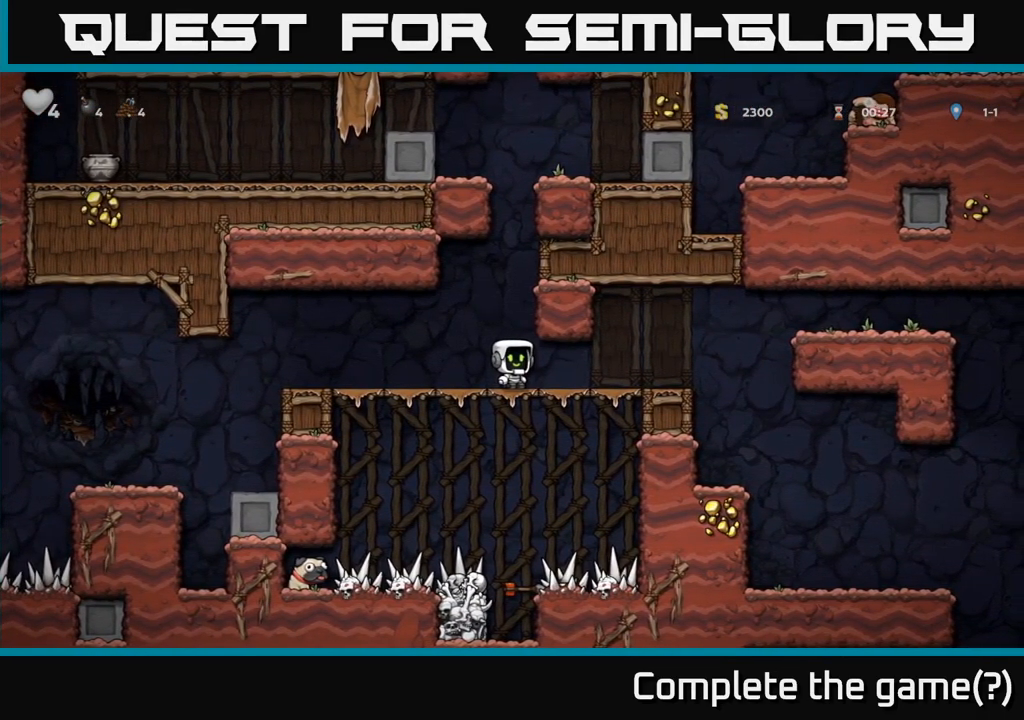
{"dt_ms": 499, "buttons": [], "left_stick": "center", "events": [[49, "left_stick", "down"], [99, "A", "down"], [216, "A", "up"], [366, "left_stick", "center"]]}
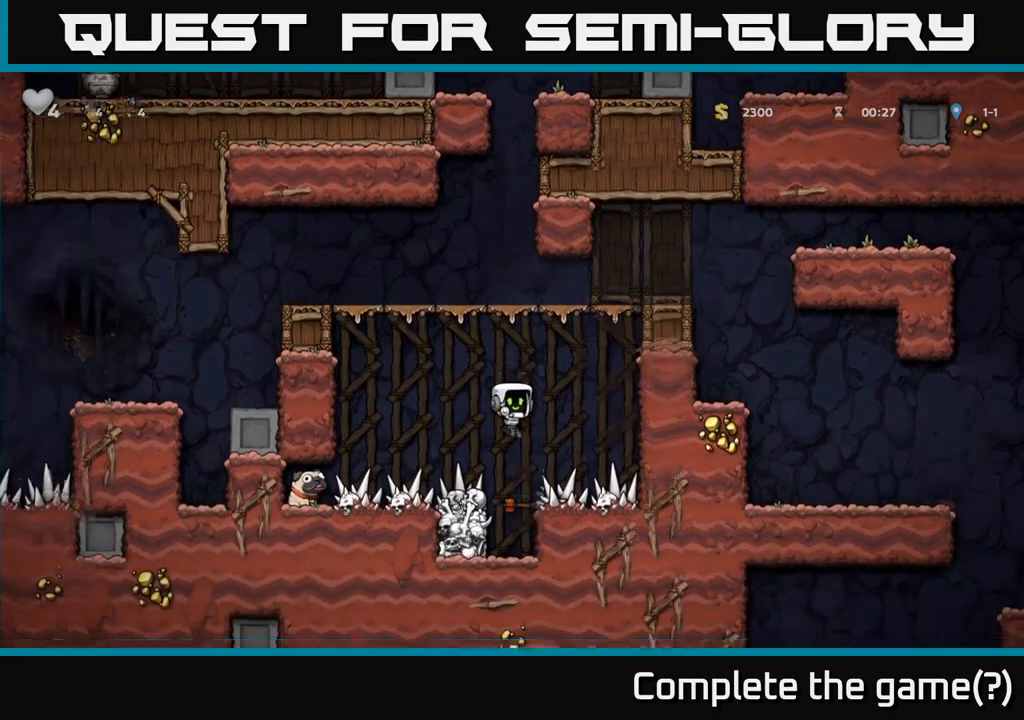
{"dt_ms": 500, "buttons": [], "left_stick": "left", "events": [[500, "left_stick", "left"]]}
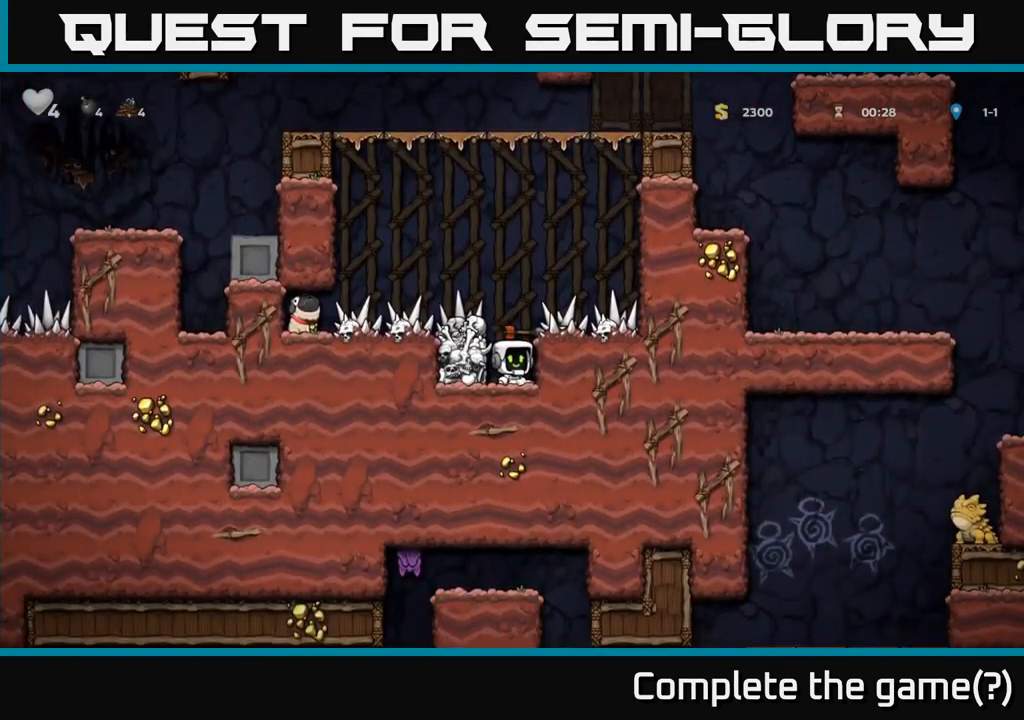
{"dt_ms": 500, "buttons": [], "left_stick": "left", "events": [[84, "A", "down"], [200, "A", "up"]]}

* **TASK GOAL**:
Would you repeat the listing word for word and skip every picture?

* **ANSWER SECTION**:
{"dt_ms": 499, "buttons": [], "left_stick": "center", "events": [[49, "left_stick", "down"], [99, "A", "down"], [216, "A", "up"], [366, "left_stick", "center"]]}
{"dt_ms": 500, "buttons": [], "left_stick": "left", "events": [[500, "left_stick", "left"]]}
{"dt_ms": 500, "buttons": [], "left_stick": "left", "events": [[84, "A", "down"], [200, "A", "up"]]}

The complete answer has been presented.